__What you have to do__
Only one thing is required: the number of lines in the entries below that contain "uuid".

__Data for analysis__
════════════════

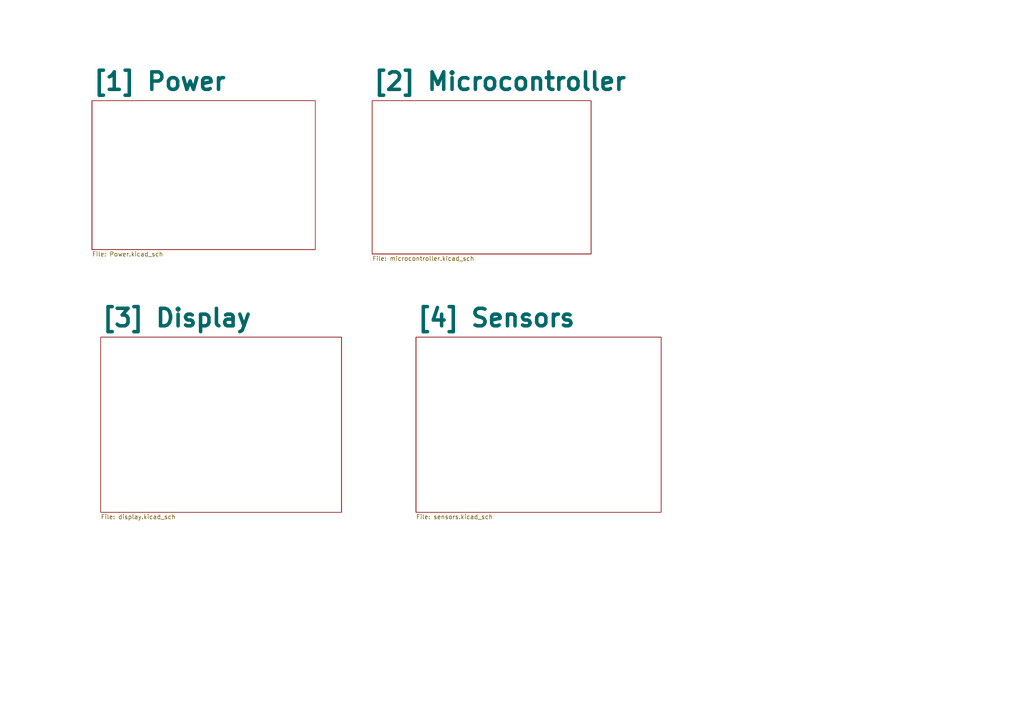
<source format=kicad_sch>
(kicad_sch
	(version 20231120)
	(generator "eeschema")
	(generator_version "8.0")
	(uuid "7c9580d6-c22f-4506-b9c3-9272e882c9fb")
	(paper "A4")
	(title_block
		(title "Variable Voltage Controller")
		(date "2025-02-02")
		(rev "1.0")
	)
	(lib_symbols)
	(sheet
		(at 26.67 29.21)
		(size 64.77 43.18)
		(fields_autoplaced yes)
		(stroke
			(width 0.1524)
			(type solid)
		)
		(fill
			(color 0 0 0 0.0000)
		)
		(uuid "18589d04-92b7-4bb3-b941-112d31f9b6cf")
		(property "Sheetname" "[1] Power"
			(at 26.67 26.5934 0)
			(effects
				(font
					(size 5.08 5.08)
					(thickness 1.016)
					(bold yes)
				)
				(justify left bottom)
			)
		)
		(property "Sheetfile" "Power.kicad_sch"
			(at 26.67 72.9746 0)
			(effects
				(font
					(size 1.27 1.27)
				)
				(justify left top)
			)
		)
		(instances
			(project "Var_Volt_Conv"
				(path "/7c9580d6-c22f-4506-b9c3-9272e882c9fb"
					(page "3")
				)
			)
		)
	)
	(sheet
		(at 120.65 97.79)
		(size 71.12 50.8)
		(fields_autoplaced yes)
		(stroke
			(width 0.1524)
			(type solid)
		)
		(fill
			(color 0 0 0 0.0000)
		)
		(uuid "a939aa62-b331-46a3-b3e0-48fa29856a0e")
		(property "Sheetname" "[4] Sensors"
			(at 120.65 95.1734 0)
			(effects
				(font
					(size 5.08 5.08)
					(thickness 1.016)
					(bold yes)
				)
				(justify left bottom)
			)
		)
		(property "Sheetfile" "sensors.kicad_sch"
			(at 120.65 149.1746 0)
			(effects
				(font
					(size 1.27 1.27)
				)
				(justify left top)
			)
		)
		(instances
			(project "Var_Volt_Conv"
				(path "/7c9580d6-c22f-4506-b9c3-9272e882c9fb"
					(page "5")
				)
			)
		)
	)
	(sheet
		(at 107.95 29.21)
		(size 63.5 44.45)
		(fields_autoplaced yes)
		(stroke
			(width 0.1524)
			(type solid)
		)
		(fill
			(color 0 0 0 0.0000)
		)
		(uuid "b048280b-6fef-4656-96bb-ca0a0c35ac5b")
		(property "Sheetname" "[2] Microcontroller"
			(at 107.95 26.5934 0)
			(effects
				(font
					(size 5.08 5.08)
					(thickness 1.016)
					(bold yes)
				)
				(justify left bottom)
			)
		)
		(property "Sheetfile" "microcontroller.kicad_sch"
			(at 107.95 74.2446 0)
			(effects
				(font
					(size 1.27 1.27)
				)
				(justify left top)
			)
		)
		(instances
			(project "Var_Volt_Conv"
				(path "/7c9580d6-c22f-4506-b9c3-9272e882c9fb"
					(page "2")
				)
			)
		)
	)
	(sheet
		(at 29.21 97.79)
		(size 69.85 50.8)
		(fields_autoplaced yes)
		(stroke
			(width 0.1524)
			(type solid)
		)
		(fill
			(color 0 0 0 0.0000)
		)
		(uuid "da7c3a55-ae2d-42a4-870c-c5ac34ec6e6a")
		(property "Sheetname" "[3] Display"
			(at 29.21 95.1734 0)
			(effects
				(font
					(size 5.08 5.08)
					(thickness 1.016)
					(bold yes)
				)
				(justify left bottom)
			)
		)
		(property "Sheetfile" "display.kicad_sch"
			(at 29.21 149.1746 0)
			(effects
				(font
					(size 1.27 1.27)
				)
				(justify left top)
			)
		)
		(instances
			(project "Var_Volt_Conv"
				(path "/7c9580d6-c22f-4506-b9c3-9272e882c9fb"
					(page "4")
				)
			)
		)
	)
	(sheet_instances
		(path "/"
			(page "1")
		)
	)
)

</source>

════════════════

__Answer below__
5